If you’re switching brands for any reason, whether cost, availability, or a recall, it’s reasonable to have your thyroid levels rechecked about six weeks after the change. That’s roughly how long it takes for your body to reach a new steady state on thyroid medication. You’re looking for any shift in your TSH, free T4, or free T3 that might call for a dose adjustment.
Some patients find they strongly prefer one brand and feel noticeably different on the other. This isn’t imagined. Individual differences in gut absorption, sensitivity to fillers, and even the rate at which a tablet dissolves can all play a role. If you’ve been stable and feeling well on one brand, there’s no medical reason to switch just because the other exists.
Why Both Remain Unapproved
The FDA has publicly stated concerns about the safety and effectiveness of all animal-derived thyroid medications, including both NP Thyroid and Armour Thyroid. The core issue is that these products were never put through the rigorous clinical trials that modern FDA approval requires. They’ve persisted on the market through a regulatory gray area, grandfathered in by decades of use.

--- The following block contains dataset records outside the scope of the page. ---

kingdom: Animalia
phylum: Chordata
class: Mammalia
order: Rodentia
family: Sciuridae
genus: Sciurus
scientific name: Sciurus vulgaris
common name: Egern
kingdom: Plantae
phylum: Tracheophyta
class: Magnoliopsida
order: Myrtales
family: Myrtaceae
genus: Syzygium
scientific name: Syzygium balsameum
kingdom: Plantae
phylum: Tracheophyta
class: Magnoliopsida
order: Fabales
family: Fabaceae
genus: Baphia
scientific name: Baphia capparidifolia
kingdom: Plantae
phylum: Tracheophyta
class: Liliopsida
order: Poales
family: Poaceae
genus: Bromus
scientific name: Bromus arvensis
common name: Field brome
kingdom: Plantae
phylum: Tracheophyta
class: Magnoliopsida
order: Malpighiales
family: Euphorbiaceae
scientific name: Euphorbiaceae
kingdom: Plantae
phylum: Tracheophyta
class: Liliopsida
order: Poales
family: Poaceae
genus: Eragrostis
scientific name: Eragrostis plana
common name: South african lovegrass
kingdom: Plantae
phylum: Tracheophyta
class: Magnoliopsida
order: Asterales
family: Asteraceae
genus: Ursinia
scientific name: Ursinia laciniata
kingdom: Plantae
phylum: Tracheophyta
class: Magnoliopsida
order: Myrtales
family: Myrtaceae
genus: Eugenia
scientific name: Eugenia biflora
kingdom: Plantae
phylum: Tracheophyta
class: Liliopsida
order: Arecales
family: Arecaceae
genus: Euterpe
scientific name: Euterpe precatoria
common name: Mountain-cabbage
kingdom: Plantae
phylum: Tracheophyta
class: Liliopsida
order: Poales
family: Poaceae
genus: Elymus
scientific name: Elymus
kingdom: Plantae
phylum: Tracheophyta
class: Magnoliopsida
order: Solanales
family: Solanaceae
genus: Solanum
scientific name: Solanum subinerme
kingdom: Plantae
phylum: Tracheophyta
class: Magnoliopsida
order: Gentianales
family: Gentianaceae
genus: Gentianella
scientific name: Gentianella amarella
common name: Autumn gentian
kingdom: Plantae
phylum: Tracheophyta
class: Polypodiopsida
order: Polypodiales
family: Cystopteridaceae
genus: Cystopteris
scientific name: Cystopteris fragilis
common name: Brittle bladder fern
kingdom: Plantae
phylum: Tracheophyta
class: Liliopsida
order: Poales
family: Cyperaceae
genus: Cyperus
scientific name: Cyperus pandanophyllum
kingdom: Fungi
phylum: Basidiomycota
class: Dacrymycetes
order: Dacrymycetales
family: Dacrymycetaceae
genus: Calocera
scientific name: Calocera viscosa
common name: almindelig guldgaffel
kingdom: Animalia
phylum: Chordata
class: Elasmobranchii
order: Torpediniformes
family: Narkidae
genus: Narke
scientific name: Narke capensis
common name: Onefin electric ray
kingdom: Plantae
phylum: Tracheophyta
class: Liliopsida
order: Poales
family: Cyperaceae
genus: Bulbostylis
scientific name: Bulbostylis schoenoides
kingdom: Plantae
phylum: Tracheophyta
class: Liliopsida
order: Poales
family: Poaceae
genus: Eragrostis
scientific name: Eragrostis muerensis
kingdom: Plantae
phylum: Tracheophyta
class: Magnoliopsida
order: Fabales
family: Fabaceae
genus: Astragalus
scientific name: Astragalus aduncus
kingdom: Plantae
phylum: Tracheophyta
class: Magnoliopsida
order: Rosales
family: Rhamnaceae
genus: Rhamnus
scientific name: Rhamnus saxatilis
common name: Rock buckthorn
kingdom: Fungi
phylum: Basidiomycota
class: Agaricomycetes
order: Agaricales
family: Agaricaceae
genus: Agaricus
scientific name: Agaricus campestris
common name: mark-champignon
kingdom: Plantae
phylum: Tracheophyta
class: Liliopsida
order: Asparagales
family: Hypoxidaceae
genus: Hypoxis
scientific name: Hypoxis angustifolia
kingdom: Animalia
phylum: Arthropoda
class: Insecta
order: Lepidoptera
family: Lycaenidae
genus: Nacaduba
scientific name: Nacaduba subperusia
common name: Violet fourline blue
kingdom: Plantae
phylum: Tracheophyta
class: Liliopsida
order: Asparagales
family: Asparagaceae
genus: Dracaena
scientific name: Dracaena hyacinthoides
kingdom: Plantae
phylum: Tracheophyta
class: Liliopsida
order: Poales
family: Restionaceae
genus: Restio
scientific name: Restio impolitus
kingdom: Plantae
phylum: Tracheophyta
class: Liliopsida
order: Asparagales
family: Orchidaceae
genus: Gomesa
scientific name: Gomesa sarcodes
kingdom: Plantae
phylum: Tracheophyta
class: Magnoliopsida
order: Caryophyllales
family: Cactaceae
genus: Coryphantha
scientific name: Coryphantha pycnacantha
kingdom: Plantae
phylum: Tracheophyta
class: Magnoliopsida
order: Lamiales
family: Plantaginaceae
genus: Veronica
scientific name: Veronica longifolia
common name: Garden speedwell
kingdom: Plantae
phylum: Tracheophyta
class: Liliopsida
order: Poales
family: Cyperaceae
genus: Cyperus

This doesn’t mean they don’t work. Millions of patients take desiccated thyroid and do well on it, and some prefer it over synthetic alternatives because it provides both T4 and T3 rather than T4 alone. But the unapproved status does mean there’s less regulatory oversight of manufacturing consistency, which is exactly the kind of gap that led to NP Thyroid’s potency recall. If you’re taking either brand, paying attention to how you feel and staying current on thyroid blood work is your best safeguard against batch-to-batch variability.